問題自体は複雑ですが、数学的な抽象化によって、それぞれの担当部分を切り分けることで機械式計算機で充分扱えるような複雑度に落とし込んでいることがわかります。

パラメータセレクター

ここまでは計算を行う仕組みを見てきました。
このような複雑なコンプリケーションにありがちなことですが、設定方法が煩雑であったり、間違った扱いをするとすぐに破損してしまい使うのが億劫になってしまう問題があります。

このような問題に対しても、当然考慮されており、それがパラメータセレクターです。
これはリュウズのポジション3で調整する値を選ぶための機能で、プッシャーを押すことによって4つのパラメータのうち一つを選びます。
この機能により、すべての操作をリュウズとプッシャーのみで完結させることができ、また同時に操作できるパラメータを1つに制限して組み合わせによって破損する危険性も排除しています。

この点はノーブルスタイリングの山口さんも指摘しているように、カレンダーを拡張したコンプリケーションという点も含め、ラング&ハイネのアウグストゥス1世を彷彿とさせます(アウグストゥス1世でも同じようなムーブメント解説を作ってました)。
アウグストゥスは通常の巻き上げと時刻設定もセレクターで選ぶ方式でしたが、エブリウェアはあくまでリュウズ3で調整するパラメータを選ぶという切り分けがなされており、直交性が高いと言えます。

具体的な仕組みを見てみましょう。



基本的な仕組みはコラムホイール制御で水平クラッチを使用したクロノグラフに近いでしょうか。
プッシャーを押すたびに操作用レバーがコラムホイールを1歯分送り、コラムホイールの歯車に噛み合った軸に取り付けられたカムが4つある水平クラッチのうち、1つをリュウズに繋がる歯車にかみ合わせます。

-------

課題一覧 =
[1] 機械式時計の設定機構を扱った本文のうち、「ここまでは計算を行う仕組みを見てきました。」から「する危険性も排除しています。」に至るまでを一字も変えずにもう一度書き出すこと。
[2] このあとに続く記録の全行を、空行を除いて番号付きリストの形に並べること。画像は答えに含めないこと。

-------

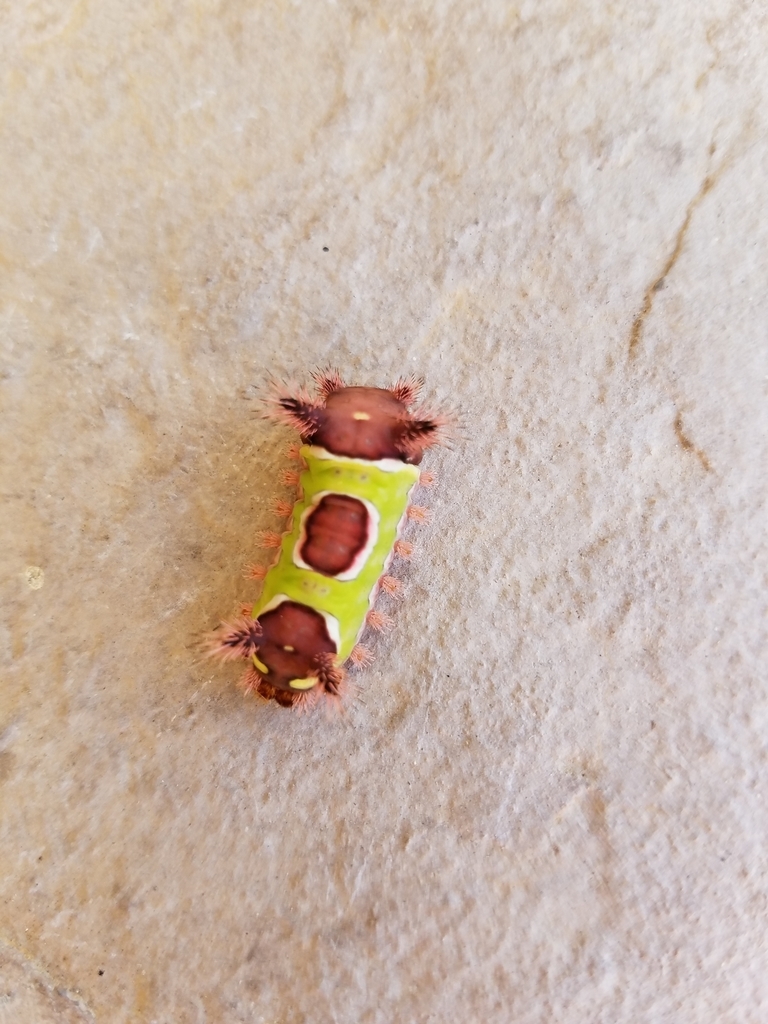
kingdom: Animalia
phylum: Arthropoda
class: Insecta
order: Lepidoptera
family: Limacodidae
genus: Acharia
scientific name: Acharia stimulea
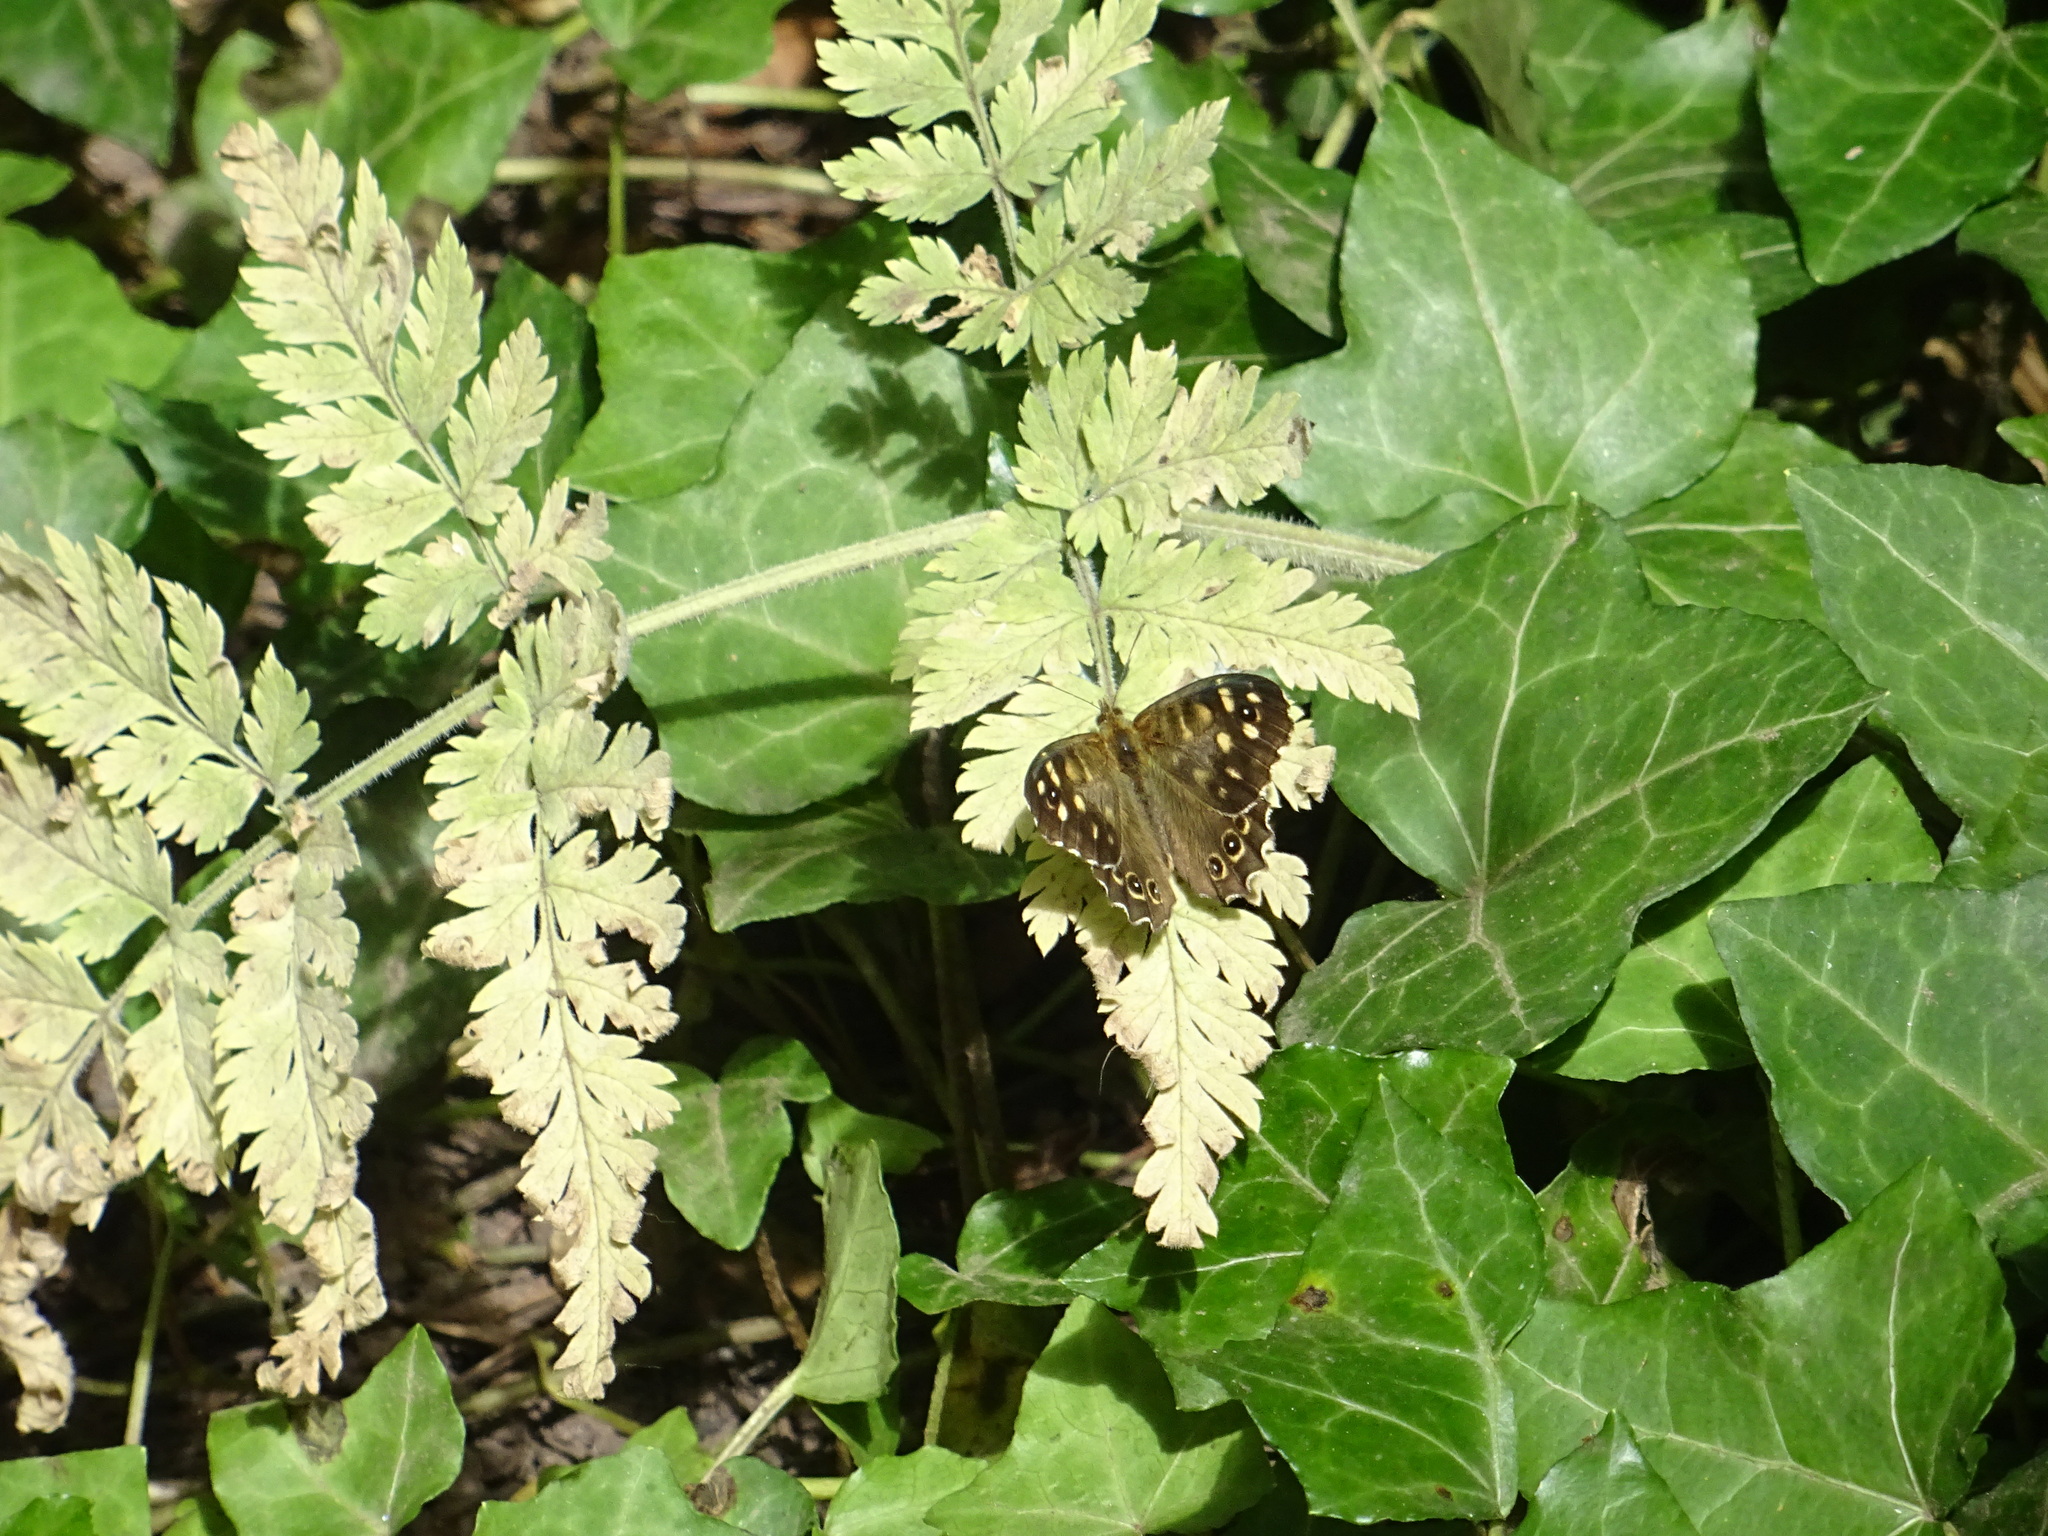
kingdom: Animalia
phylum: Arthropoda
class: Insecta
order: Lepidoptera
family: Nymphalidae
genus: Pararge
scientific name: Pararge aegeria
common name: Speckled wood
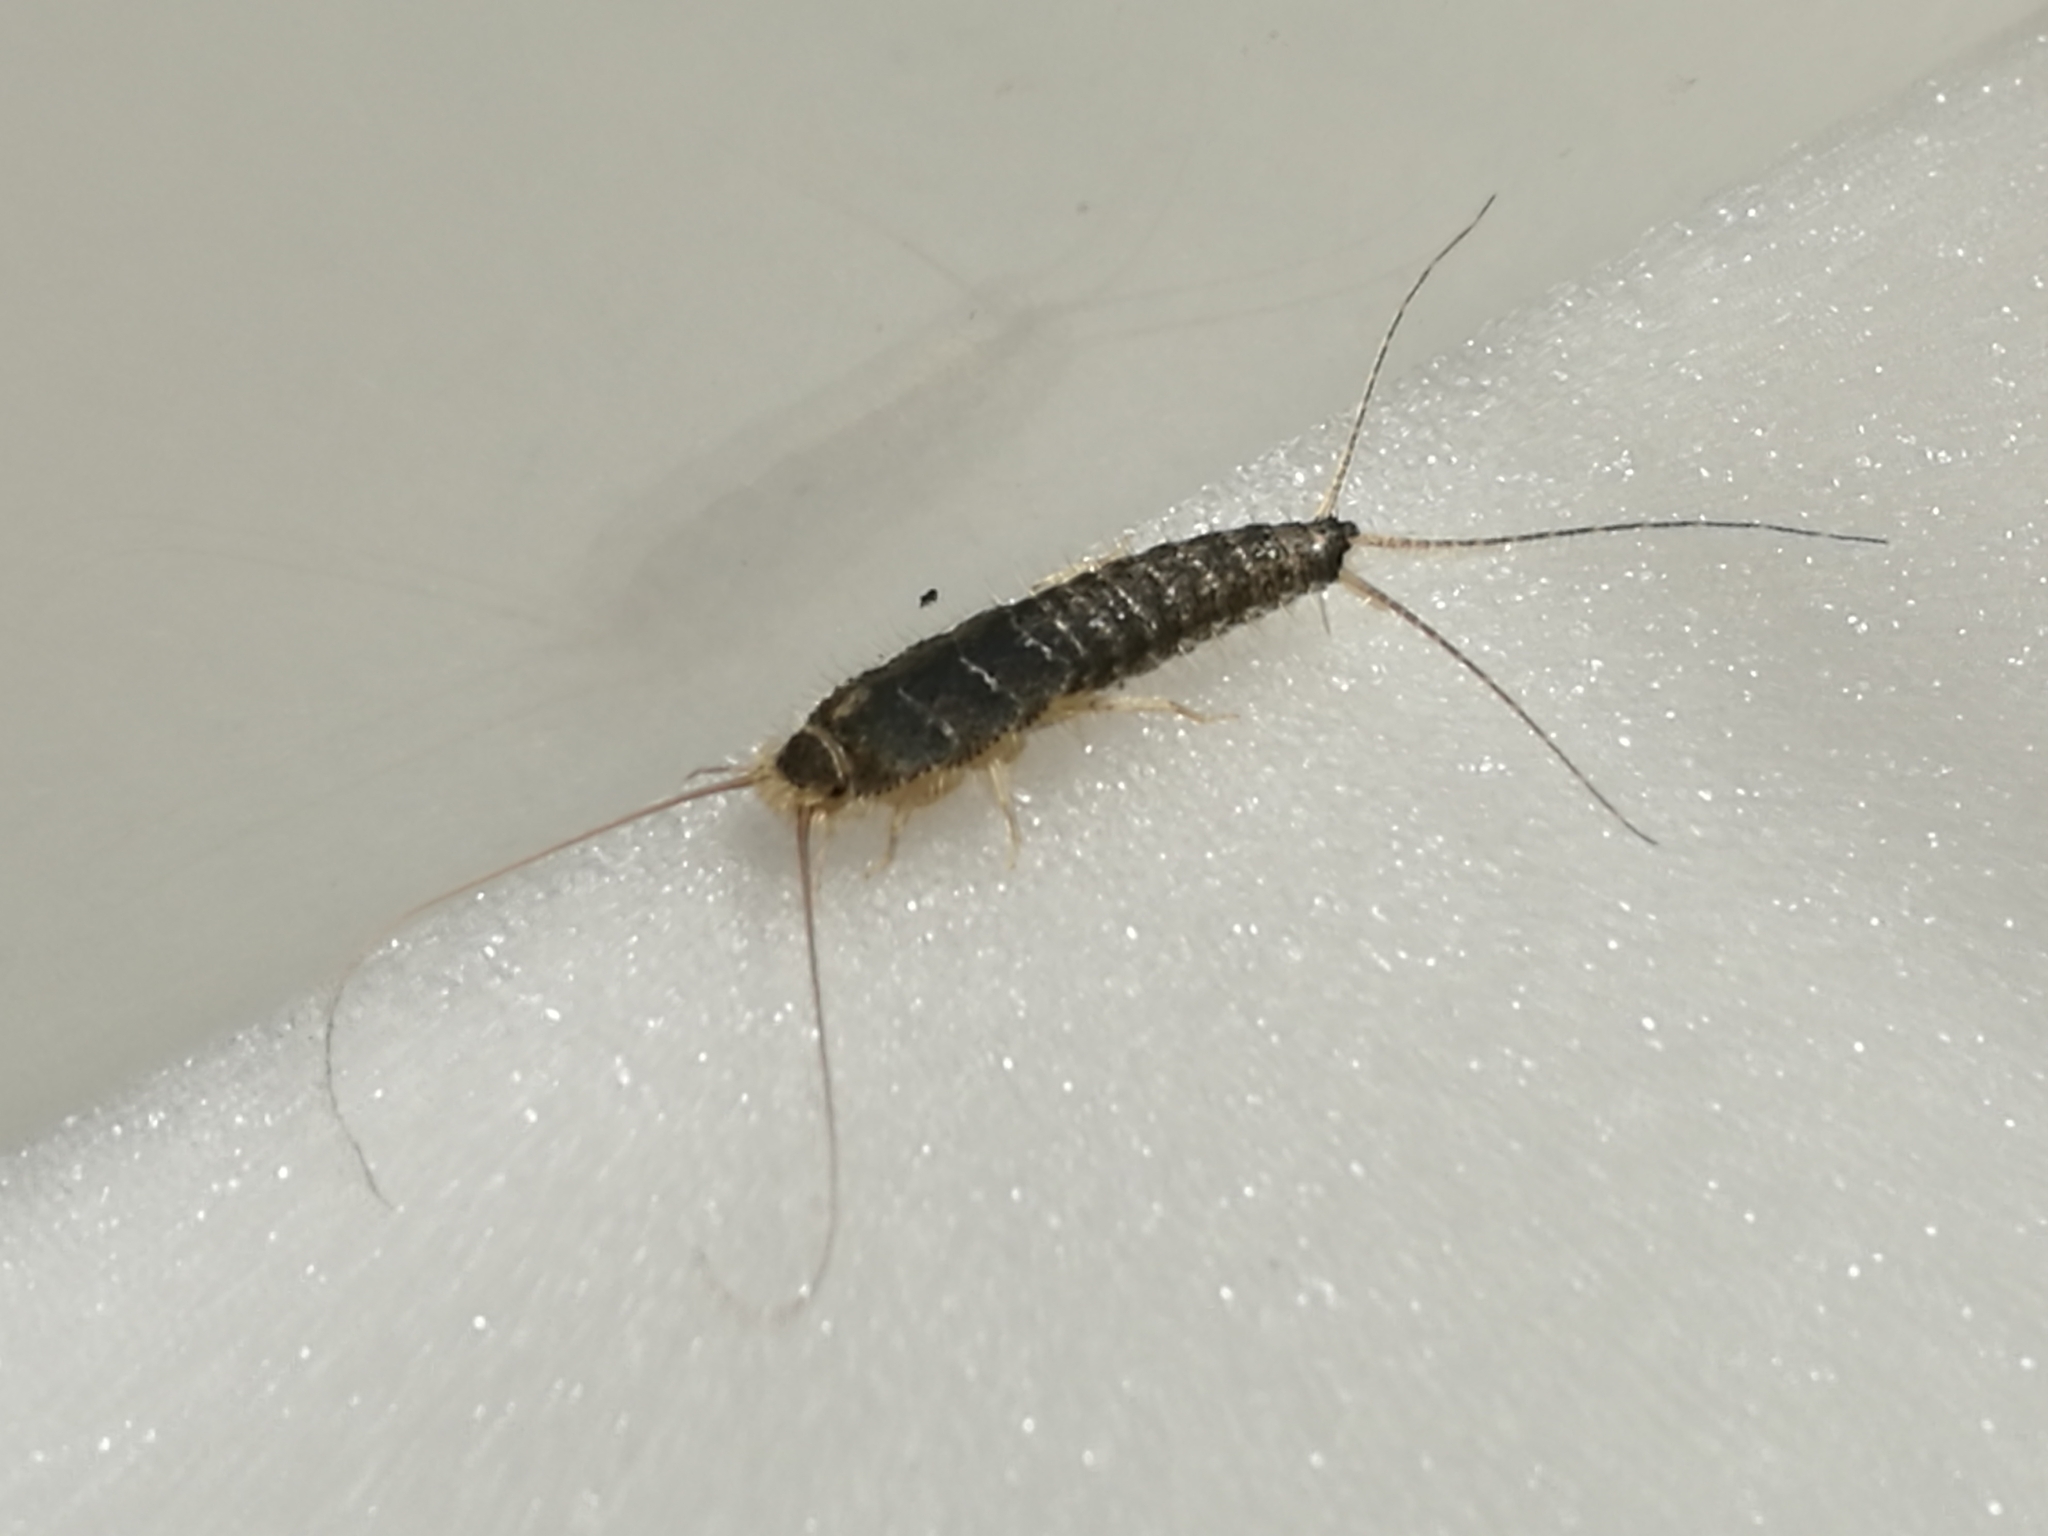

-------

解答例 =
[1]
ここまでは計算を行う仕組みを見てきました。
このような複雑なコンプリケーションにありがちなことですが、設定方法が煩雑であったり、間違った扱いをするとすぐに破損してしまい使うのが億劫になってしまう問題があります。

このような問題に対しても、当然考慮されており、それがパラメータセレクターです。
これはリュウズのポジション3で調整する値を選ぶための機能で、プッシャーを押すことによって4つのパラメータのうち一つを選びます。
この機能により、すべての操作をリュウズとプッシャーのみで完結させることができ、また同時に操作できるパラメータを1つに制限して組み合わせによって破損する危険性も排除しています。

[2]
1. kingdom: Animalia
2. phylum: Arthropoda
3. class: Insecta
4. order: Lepidoptera
5. family: Limacodidae
6. genus: Acharia
7. scientific name: Acharia stimulea
8. kingdom: Animalia
9. phylum: Arthropoda
10. class: Insecta
11. order: Lepidoptera
12. family: Nymphalidae
13. genus: Pararge
14. scientific name: Pararge aegeria
15. common name: Speckled wood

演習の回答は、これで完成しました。